Olivier est kinésithérapeute. En libéral mais également au sein d’un établissement d'hébergement pour personnes âgées dépendantes (EHPAD). Apporter un petit quelque chose aux personnes âgées, partager et recevoir, Olivier adore ces relations empreintes de sincérité et d’histoires. D’Histoire aussi.
Il aime son travail, parfois trop, mais il sait pourquoi il le fait. D’abord parce qu’il lui apporte beaucoup au niveau social, relationnel, personnel. Mais aussi parce qu’Olivier aime les gens. Tout simplement.

Aider, soigner, accompagner, voilà ce qui nourrit Olivier, quitte à, parfois, un peu s’oublier. On ne se refait pas. C’est en lui, dans ses gênes, dans son sang. Utopiste, rêveur, il aimerait pouvoir changer le monde, apporter sa pierre pour reconstruire quelque chose de meilleur. À commencer par lui. Se construire pour être encore plus efficace avec les autres et les aider à trouver leur chemin. Le chemin. Olivier s’y attèle. Même s’il est souvent plus simple d’aider les autres que de s’aider soi-même.

Courageux, attentif, motivé, il est naturel pour Olivier d’aider sans rien attendre en retour. Donner, partager, rêver, discuter des heures, Olivier aime les autres comme il aime la vie. Sans jamais baisser les bras. En essayant de toujours avancer, de souligner le positif dans chaque événement. Dans chaque journée. Cette philosophie de vie, Olivier la travaille au quotidien, continue son chemin pour toujours progresser.  S’accepter. Etre heureux. Et surtout, ne pas faire souffrir.

Quand Olivier à rencontrer Grétah, Présidente de l’association 1.2.3 TOGO, c’est tout sa vie qui a pris un nouveau tournant. Instinctivement, naturellement, il s’est porté volontaire pour partir au Togo, à Agbanakin. Pour aider les gens du village, pour permettre aux enfants de recevoir une éducation, un savoir, au sein d’une école solide. Ce voyage l’a métamorphosé, bouleversé. Il en est revenu différent. Changé. Servir, soutenir, assister, protéger, épauler, là est son moteur. Voilà le sens de son action.

Quelques années plus tard lorsque Grétah lui a parlé de l’orphelinat, de tous ces enfants déshérités, il n’a pas hésité un instant. Il lui est apparu comme évident, normal, de prendre en charge financièrement un enfant dans le besoin. Même s’il n’est  pas présent physiquement auprès de son filleul, Olivier espère que le fait de savoir que quelqu’un le soutien, apportera au petit garçon du courage et de l’envie pour avancer dans la vie.

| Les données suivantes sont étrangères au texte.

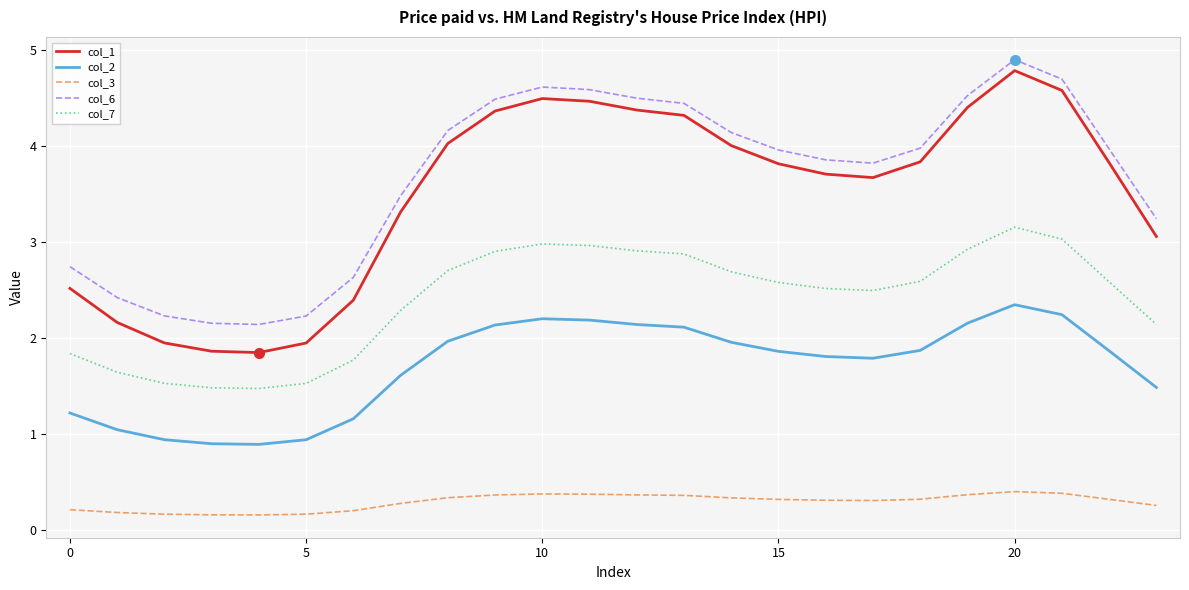

Which series has the widest spread of values?

col_1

Altruiste, bienveillant, pétri d’humilité, Olivier n’aime pas se mettre en avant. Il porte secrètement l’espoir que, chaque jour, pour son filleul togolais comme pour ses patients, comme pour ses enfants, des gestes, des paroles simples peuvent rendre le monde meilleur. À l’image de la légende du colibri*.

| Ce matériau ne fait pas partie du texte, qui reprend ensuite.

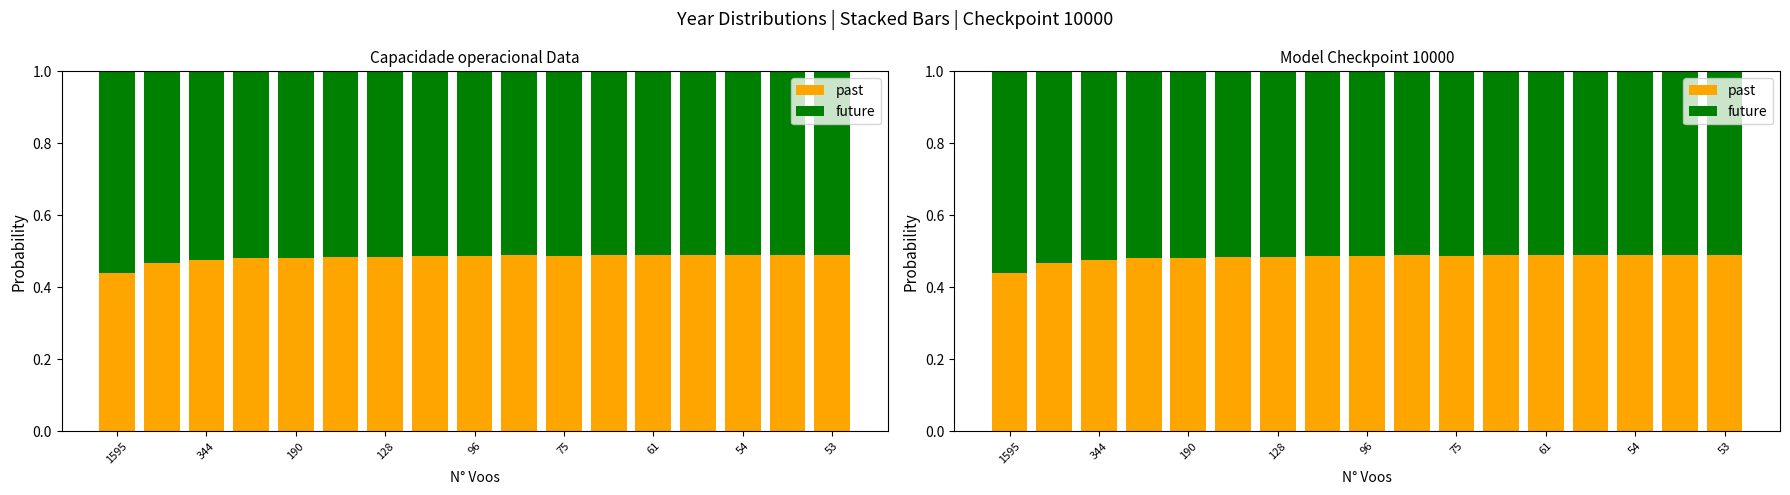

How many past values are between 0 and 1?

17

Conscient qu’on ne peut donner qu’une direction à quelqu’un, et qu’il lui appartient ensuite de faire le chemin seul, Olivier donne, partage et aide. Avec beaucoup d’abnégation.

Père aimant, kiné dévoué et parrain désintéressé, Olivier est de ces hommes qui ne comptent pas quand il s’agit de donner de soi.

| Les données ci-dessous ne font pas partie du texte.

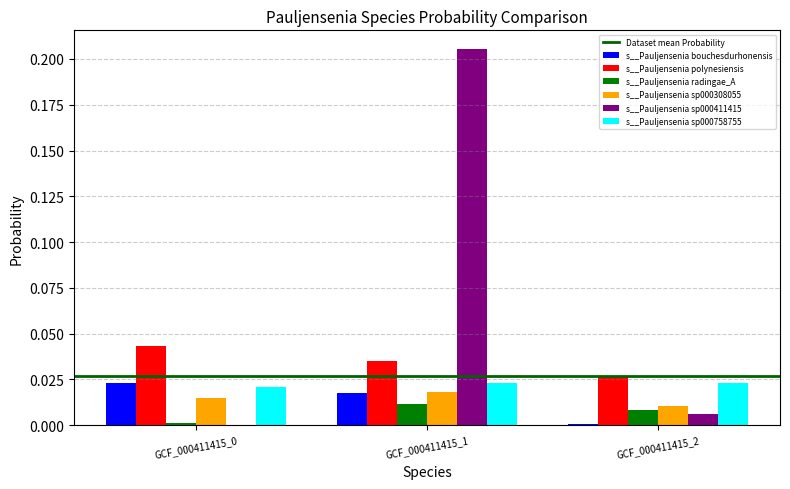

Which series has the largest total across all categories?

s__Pauljensenia sp000411415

Parrain généreux et sensible, on pourrait prêter à Olivier cette phrase du grand Pierre Rabhi qu’il admire tant : « C’est dans les utopies d’aujourd’hui que sont les solutions de demain ».

 

 

*La légende du colibri :

« Un jour, dit la légende, il y eut un immense incendie de forêt. Tous les animaux terrifiés et atterrés observaient, impuissants, le désastre. Seul le petit colibri s'active, allant chercher quelques gouttes d'eau dans son bec pour les jeter sur le feu. Au bout d'un moment, le tatou, agacé par ses agissements dérisoires, lui dit : « Colibri ! Tu n'es pas fou ? Tu crois que c'est avec ces gouttes d'eau que tu vas éteindre le feu ? » « Je le sais, répond le colibri, mais je fais ma part ».